Nakalipithecus
In 2005 a team of Kenyan and Japanese researchers digging on mud flow deposits in the Nakali region of northern Kenya’s Rift Valley province unearthed a fossil jawbone and eleven isolated teeth. They named it Nakalipithecus nakayamai and dated to 10 million years ago. The genus Nakalipithecus (Nakali ape) is derived from the name Nakali (where it was found) and ‘pithecus’ (ape). Nakayamai is derived from the name of the Japanese geologist Katsuhiro Nakayama who died while working on the project.
According to Kyoto University researchers, Nakalipithecus is very close to the last common ancestors of gorillas, chimpanzees, and humans. Nakalipithecus also resembles Ouranopithecus, another prehistoric hominid species found in Greece.
Nakalipithecus is important in the story of human evolution because together with Ouranopithecus, it provides evidence that the Homininae lineages of today diverged no earlier than about 8 million years ago.
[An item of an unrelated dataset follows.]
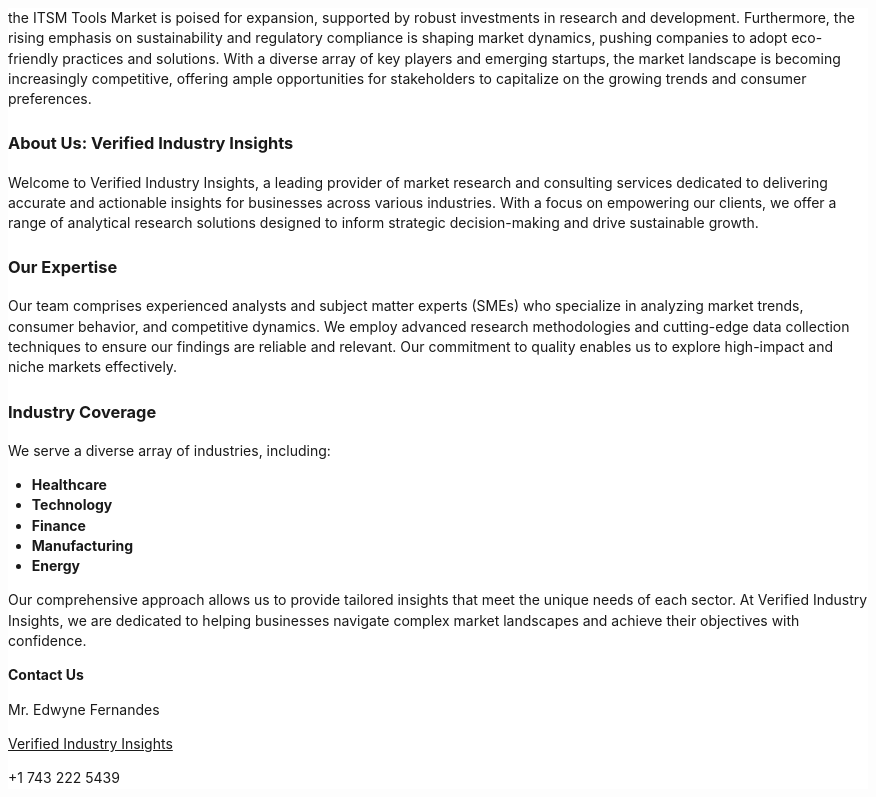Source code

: the ITSM Tools Market is poised for expansion, supported by robust investments in research and development. Furthermore, the rising emphasis on sustainability and regulatory compliance is shaping market dynamics, pushing companies to adopt eco-friendly practices and solutions. With a diverse array of key players and emerging startups, the market landscape is becoming increasingly competitive, offering ample opportunities for stakeholders to capitalize on the growing trends and consumer preferences.</p><h3>About Us: Verified Industry Insights</h3><p>Welcome to Verified Industry Insights, a leading provider of market research and consulting services dedicated to delivering accurate and actionable insights for businesses across various industries. With a focus on empowering our clients, we offer a range of analytical research solutions designed to inform strategic decision-making and drive sustainable growth.</p><h3>Our Expertise</h3><p>Our team comprises experienced analysts and subject matter experts (SMEs) who specialize in analyzing market trends, consumer behavior, and competitive dynamics. We employ advanced research methodologies and cutting-edge data collection techniques to ensure our findings are reliable and relevant. Our commitment to quality enables us to explore high-impact and niche markets effectively.</p><h3>Industry Coverage</h3><p>We serve a diverse array of industries, including:</p><ul><li><strong>Healthcare</strong></li><li><strong>Technology</strong></li><li><strong>Finance</strong></li><li><strong>Manufacturing</strong></li><li><strong>Energy</strong></li></ul><p>Our comprehensive approach allows us to provide tailored insights that meet the unique needs of each sector. At Verified Industry Insights, we are dedicated to helping businesses navigate complex market landscapes and achieve their objectives with confidence.</p><p><strong>Contact Us</strong></p><p>Mr. Edwyne Fernandes</p><p><a href="https://www.verifiedindustryinsights.com/">Verified Industry Insights</a></p><p>+1 743 222 5439</p>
Nakalipithecus also supports the theory that the closest relatives of humans evolved in Africa. Some scientists think that modern type great apes went extinct in Africa and that the Homininae were originally an Asian lineage, which later recolonised Africa. This idea is challenged by Nakalipithecus because it is a basal hominin (common ancestor or close to common ancestor).
Until recently molecular studies suggested that the divergence between humans and chimpanzees occurred between 7 and 5 million years ago and that of the divergence of gorillas occurred between 9 and 8 million years ago. The split between gorillas and humans is now thought to have happened as long ago as 10.5 million years ago. The new date was proposed after the discovery of Chororapithecus abyssinucus.
The jaw fossil is about the same size as that of a female gorilla. Nakalipithecus would have been slightly larger than a baboon.